Die Franzosen bleiben allerding bei einer „gelben Linie“. Wieso, weiß ich nicht.

Aber genug. Ich wollte nämlich auch einen zweiten Punkt im oben zitierten Satz des Bundespräsidenten ansprechen: Er hat ebenfalls gesagt „wir müssen…“.

Wissen Sie, was es bedeutet, wenn man – nicht nur der Bundespräsident – einen Satz mit „wir müssen“ bildet? Es bedeutet, dass wir eben das nicht tun. was wir müssen!

Denken Sie an die Zehn Gebote in der Bibel. Wenn man diese zehn Gebote liest, erfährt man, wie die Wirklichkeit der damaligen Gesellschaft aussah. Will heißen: Alles, was verboten wird, wird nur deshalb verboten, weil es praktiziert wird!

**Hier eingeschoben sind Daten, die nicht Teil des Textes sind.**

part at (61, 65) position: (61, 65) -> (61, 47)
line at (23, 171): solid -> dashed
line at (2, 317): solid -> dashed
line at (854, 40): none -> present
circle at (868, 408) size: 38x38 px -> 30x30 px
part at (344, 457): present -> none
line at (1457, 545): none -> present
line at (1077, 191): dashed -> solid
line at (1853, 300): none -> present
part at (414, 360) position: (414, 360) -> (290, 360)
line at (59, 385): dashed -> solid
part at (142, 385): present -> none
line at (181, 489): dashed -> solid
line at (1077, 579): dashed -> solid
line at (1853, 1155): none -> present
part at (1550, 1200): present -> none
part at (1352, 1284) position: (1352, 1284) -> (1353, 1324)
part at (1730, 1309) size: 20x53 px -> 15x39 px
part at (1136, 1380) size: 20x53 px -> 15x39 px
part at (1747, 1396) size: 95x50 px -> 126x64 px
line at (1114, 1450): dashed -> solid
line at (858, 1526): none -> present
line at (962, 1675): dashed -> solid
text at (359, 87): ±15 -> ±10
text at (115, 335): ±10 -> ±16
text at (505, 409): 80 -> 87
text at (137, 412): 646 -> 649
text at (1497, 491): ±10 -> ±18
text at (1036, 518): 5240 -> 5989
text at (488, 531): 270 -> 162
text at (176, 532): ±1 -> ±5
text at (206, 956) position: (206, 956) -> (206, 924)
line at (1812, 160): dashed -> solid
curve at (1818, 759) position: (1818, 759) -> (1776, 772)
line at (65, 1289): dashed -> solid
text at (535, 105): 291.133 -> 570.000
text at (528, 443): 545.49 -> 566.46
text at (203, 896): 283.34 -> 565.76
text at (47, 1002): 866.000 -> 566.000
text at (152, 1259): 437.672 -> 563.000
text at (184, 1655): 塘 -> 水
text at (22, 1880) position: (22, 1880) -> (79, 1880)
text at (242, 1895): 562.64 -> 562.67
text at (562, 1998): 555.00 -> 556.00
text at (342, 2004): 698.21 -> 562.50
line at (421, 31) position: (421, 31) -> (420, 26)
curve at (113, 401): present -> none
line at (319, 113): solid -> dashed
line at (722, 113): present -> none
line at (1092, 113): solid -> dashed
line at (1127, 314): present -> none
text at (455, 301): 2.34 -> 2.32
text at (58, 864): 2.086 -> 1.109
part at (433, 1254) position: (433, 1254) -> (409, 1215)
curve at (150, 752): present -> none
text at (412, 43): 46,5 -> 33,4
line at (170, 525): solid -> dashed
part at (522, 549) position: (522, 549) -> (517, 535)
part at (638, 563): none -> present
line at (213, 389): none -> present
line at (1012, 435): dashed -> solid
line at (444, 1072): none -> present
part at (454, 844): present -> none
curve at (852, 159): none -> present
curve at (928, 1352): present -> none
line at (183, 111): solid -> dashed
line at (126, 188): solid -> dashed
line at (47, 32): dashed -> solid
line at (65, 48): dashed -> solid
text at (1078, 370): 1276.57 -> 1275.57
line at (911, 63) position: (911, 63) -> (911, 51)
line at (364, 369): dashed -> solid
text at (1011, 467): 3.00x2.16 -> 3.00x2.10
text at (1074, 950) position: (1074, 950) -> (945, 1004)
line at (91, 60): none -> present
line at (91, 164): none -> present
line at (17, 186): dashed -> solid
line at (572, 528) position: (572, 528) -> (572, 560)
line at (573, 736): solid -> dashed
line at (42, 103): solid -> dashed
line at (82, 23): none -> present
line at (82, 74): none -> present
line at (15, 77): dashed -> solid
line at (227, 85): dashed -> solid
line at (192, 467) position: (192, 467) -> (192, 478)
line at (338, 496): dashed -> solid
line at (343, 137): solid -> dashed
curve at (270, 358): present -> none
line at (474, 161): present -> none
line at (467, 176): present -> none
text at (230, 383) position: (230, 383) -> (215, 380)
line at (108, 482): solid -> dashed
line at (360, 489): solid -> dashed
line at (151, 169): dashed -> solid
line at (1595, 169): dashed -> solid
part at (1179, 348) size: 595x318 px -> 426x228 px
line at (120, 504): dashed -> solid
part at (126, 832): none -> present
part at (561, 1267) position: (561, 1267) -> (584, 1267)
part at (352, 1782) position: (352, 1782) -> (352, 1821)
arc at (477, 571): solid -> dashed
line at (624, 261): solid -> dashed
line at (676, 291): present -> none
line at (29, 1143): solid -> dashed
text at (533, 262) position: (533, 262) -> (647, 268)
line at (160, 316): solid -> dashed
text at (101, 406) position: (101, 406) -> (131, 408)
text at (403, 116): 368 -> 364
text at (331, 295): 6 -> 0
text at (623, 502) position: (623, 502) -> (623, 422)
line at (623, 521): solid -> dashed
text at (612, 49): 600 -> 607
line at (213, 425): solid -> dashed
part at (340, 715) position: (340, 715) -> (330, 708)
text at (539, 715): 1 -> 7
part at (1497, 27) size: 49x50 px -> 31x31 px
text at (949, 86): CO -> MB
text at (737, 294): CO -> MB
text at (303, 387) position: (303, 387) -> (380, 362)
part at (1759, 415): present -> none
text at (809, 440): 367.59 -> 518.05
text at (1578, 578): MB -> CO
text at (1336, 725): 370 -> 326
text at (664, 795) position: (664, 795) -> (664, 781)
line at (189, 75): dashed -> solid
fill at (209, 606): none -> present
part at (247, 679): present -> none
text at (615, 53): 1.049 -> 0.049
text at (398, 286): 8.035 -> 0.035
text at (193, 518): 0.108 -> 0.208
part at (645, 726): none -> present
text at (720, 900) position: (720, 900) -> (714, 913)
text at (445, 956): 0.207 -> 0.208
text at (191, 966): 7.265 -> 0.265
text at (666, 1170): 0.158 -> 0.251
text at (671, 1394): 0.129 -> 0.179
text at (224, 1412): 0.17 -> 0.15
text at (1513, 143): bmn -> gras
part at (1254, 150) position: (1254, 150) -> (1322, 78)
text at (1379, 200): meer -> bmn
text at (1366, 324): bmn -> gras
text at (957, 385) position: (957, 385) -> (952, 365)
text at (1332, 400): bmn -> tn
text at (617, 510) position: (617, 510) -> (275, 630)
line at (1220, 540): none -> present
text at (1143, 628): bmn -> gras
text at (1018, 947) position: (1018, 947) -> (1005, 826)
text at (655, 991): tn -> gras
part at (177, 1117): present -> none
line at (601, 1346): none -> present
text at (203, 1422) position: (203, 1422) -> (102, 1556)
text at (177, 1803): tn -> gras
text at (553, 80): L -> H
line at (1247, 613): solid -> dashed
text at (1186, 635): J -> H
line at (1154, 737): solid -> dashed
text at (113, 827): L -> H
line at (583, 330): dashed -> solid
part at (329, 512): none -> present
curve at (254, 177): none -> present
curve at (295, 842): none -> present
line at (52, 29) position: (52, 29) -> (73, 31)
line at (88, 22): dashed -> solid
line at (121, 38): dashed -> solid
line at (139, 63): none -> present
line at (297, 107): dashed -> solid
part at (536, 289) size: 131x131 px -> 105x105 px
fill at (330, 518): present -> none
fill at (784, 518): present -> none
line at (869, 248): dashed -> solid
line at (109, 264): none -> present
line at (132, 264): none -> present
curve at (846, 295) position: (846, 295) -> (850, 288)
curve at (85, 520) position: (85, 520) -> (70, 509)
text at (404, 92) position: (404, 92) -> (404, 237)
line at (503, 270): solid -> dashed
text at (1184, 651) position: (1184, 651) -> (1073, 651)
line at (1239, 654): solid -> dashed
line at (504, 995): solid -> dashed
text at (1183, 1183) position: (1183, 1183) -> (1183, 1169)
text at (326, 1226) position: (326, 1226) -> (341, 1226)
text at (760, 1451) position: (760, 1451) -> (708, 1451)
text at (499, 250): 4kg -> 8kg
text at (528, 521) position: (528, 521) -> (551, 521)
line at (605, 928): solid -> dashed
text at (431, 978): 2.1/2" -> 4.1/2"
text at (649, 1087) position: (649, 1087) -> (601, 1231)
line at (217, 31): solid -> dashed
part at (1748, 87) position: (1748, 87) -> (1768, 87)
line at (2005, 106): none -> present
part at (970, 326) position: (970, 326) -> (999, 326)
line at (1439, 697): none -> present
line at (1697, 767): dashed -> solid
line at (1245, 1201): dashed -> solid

Falls Sie nicht bibelfest sind, darf ich Sie auf Levitikus 18 aufmerksam machen. Dort werden Sie alles erfahren, was Sie über das Sexleben der alten Hebräer (und auch das der anderem antiken Völker im Nahen Osten) erfahren wollten. Die Liste ist so lang wie Sex in der City.

Fassen wir kurz zusammen: Jedes „wir müssen“ weist konkret auf sein Gegenteil, zeigt also die Wirklichkeit, wie sie leibt und lebt. Denken Sie daran, wenn Sie das nächste Mal müssen. Das „müssen“ ist die einzige „rote Linie“, die es wirklich gibt.